Saving for marriage was the furthest thing from my mind.
Soon I wished it hadn't been. As I entered the fog of love,
expenses the size of Mack trucks were barreling my way. Over a
short six month period they hit me dead on: Ring. Honeymoon.
New apartment.
And that was just the beginning. After the wedding was
over, the expenses kept coming at me full speed. My wife didn't
expect much, but it was clear some things would have to
change. For one, she didn't share my passion for fast food and
insisted on these things called "three course meals," complete
with terrible tasting (but expensive) fruits and vegetables.
Suddenly I was spending more than just spare change on food.
And her tyranny extended beyond the kitchen. She deflated my
blow-up couch and tossed the old chairs. Of course my twin,
frat-house bed was no longer going to cut it. We needed some
furniture. To my surprise my wife wasn't even impressed by the
nicer items I'd thrown money at before we met.
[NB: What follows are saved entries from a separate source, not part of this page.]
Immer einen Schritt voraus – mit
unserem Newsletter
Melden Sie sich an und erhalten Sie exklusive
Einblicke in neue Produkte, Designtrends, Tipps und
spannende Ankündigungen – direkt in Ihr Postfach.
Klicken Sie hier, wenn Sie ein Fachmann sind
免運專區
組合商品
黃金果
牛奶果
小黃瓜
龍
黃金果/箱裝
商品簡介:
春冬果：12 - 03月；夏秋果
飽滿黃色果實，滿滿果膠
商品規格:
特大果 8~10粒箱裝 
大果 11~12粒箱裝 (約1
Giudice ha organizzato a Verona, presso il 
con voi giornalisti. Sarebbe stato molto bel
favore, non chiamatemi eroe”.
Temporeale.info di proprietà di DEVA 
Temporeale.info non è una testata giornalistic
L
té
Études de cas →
Early in our
relationship, as we talked over dinner, I had asked her what she
thought of my new truck. "I don't remember," she said. "Is it
blue?"
She was even less thrilled about something else I brought
into the marriage: a two thousand dollar balance on my credit
card. When she pledged her love and faithfulness, she was
getting more than just love and faithfulness in return.
Though we've cleared most of those early financial hurdles,
it was a trying time. The learning curve was steep. If I could go
back, my first priority would have been to have built a savings
account. Having something put away would have reduced the
tension and done wonders for our peace of mind.
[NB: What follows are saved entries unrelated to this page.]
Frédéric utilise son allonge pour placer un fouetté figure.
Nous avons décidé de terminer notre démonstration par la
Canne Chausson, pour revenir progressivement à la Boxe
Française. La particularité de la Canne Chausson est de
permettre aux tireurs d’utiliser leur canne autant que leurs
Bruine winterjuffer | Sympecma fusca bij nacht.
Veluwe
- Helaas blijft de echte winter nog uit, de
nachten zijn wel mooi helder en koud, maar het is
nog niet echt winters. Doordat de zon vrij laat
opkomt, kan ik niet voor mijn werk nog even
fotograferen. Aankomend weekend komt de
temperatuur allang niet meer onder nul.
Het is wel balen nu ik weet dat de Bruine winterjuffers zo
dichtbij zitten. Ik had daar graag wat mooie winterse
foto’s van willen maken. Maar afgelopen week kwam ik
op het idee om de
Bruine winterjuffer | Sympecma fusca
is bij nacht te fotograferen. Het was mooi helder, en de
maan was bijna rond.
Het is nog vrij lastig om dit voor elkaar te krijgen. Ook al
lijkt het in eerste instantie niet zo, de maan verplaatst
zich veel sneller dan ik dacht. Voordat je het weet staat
But I hadn't had the presence of mind to do that. And if my
friends are any indication, I'm not alone. After a long
bachelorhood, a longtime friend recently dated and married a
girl in a relatively short period of time. Though he had made
great money in his previous job, he spent most of it. Of course
he had things to show for it: a cool car, a Rolex watch and
probably the nicest wardrobe I've seen in a man's possession.
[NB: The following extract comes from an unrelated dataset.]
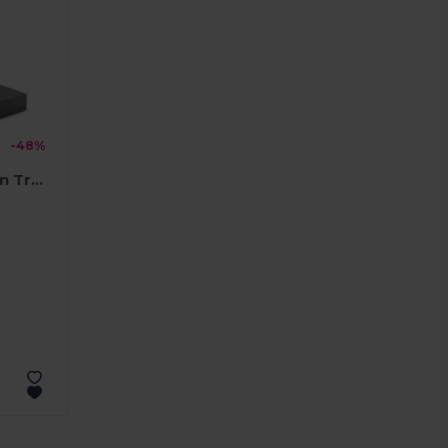
-48%
RUMBO Elegante Kristallen Trofee in Luxe Geschenkdoos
But in order to pursue the long-distance relationship, he ended
up quitting his job and moving. Last time I talked with him, he
was uncertain about the future and money was getting tight. I'm
sure if he could go back, he would have left that Rolex behind
the store glass.
The strange thing about not preparing financially for
marriage is that we go to all kinds of trouble to get ready for
marriage in other ways. We hit the gym, tan and fuss in front of
mirrors, all in hopes of attracting a mate. And not all measures
we take are superficial. Many singles devour books about
"finding the perfect partner" or how to detect when "he's just not
that into you." Others immerse themselves in their favorite
webzine, reading articles by professors with hard-to-pronounce
last names. Some even seek counseling to smooth the rough
spots off their personalities. Though we go to such lengths,
financial preparedness rarely enters our minds. This despite the
fact that having some money socked away (more than a good
tan or buffed body) is what can really make the early years of
marriage more pleasant.
Saving for marriage isn't just smart; it's biblical too. Part of
the maturation process, especially for men, is becoming capable
of providing for a partner and a family. The bible has some
sobering words about financial responsibility.
"But if anyone does not provide for his
own, and especially for those of his household, he has denied
the faith and is worse than an unbeliever" (1 Timothy 5:8,
NASB).
Becoming a good provider shouldn't start after the confetti
flies. Instead of seeing the single years as a sanctioned flight
from fiscal responsibility, they should be viewed as a formative
time. A time to progress spiritually, emotionally and
financially. It's amazing just how much those three aspects of
your development can end up affecting each other.
If you're a single guy, you have a unique chance to bless
your future wife right now. Setting aside just a little money every
month will enable you to provide some much-needed security at
the outset of your marriage. Take it from me and my married
friends: In the long run, that will mean a lot more to your bride
than a fancy truck or a shiny watch.